A preview of how the RD62 "Tourer" might appear was given at the 2002 Geneva Motor Show in the form of the Rover TCV (Tourer Concept Vehicle) concept car.

During the design process, MG Rover's design partner Tom Walkinshaw Racing (TWR) went into administration. MG Rover lost access to most of the computer aided design work for their new vehicle. Efforts were made to reclaim these from the administrators, however, the resulting uncertainty and delays made it impossible to progress with the project.
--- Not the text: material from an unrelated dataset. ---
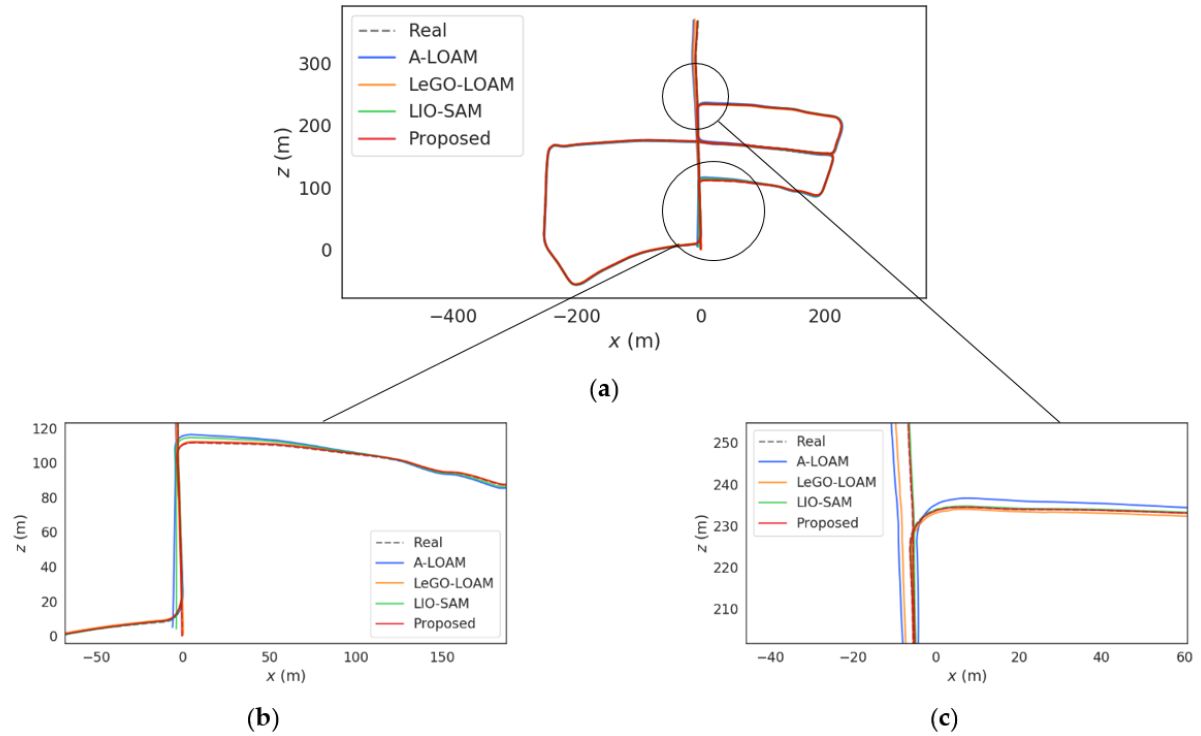
Figure 10. Comparison of the estimated trajectories. ( a ) Global positioning trajectory. ( b ) Local details of the trajectory. ( c ) Local details of the trajectory. Table 4. Comparison of ATE_RMSE(m) of each algorithm in KITTI_RAW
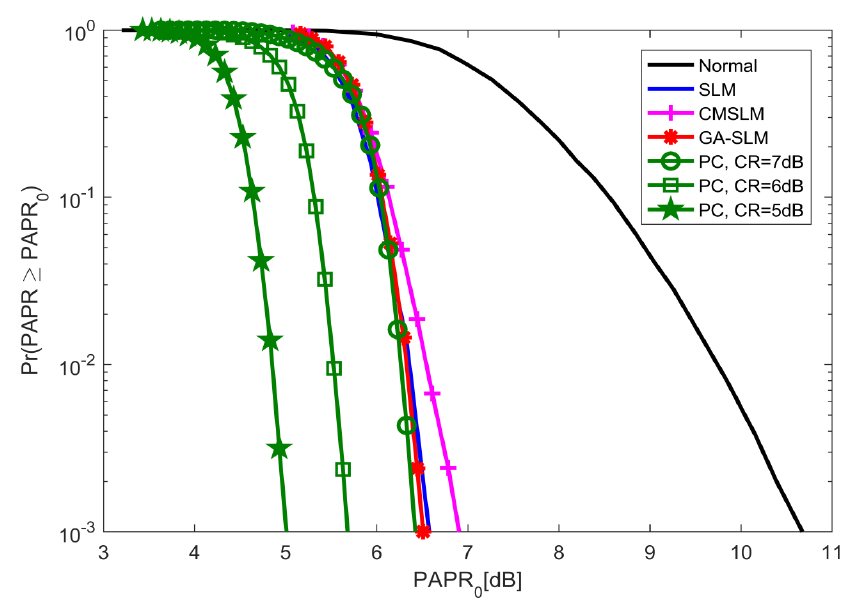
Figure 20. CCDF of the proposed method compared with the Selective Mapping Technique (SLM) and its variants.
The abortive SAIC Deal of August 2004 was to have included bringing a replacement for the ageing 45 to market, and the RD/X60 was a likely candidate for this. Ultimately, no such joint venture was entered into. After MG Rover's collapse, SAIC bought some of the company's intellectual property, and released a concept called the Roewe W2. Like the RD/X60, this was partly based on the platform of the Rover 75. The W2 entered production in April 2008, as the Roewe 550.

A hatchback derivative of the 550 was announced in November 2009, as the MG6.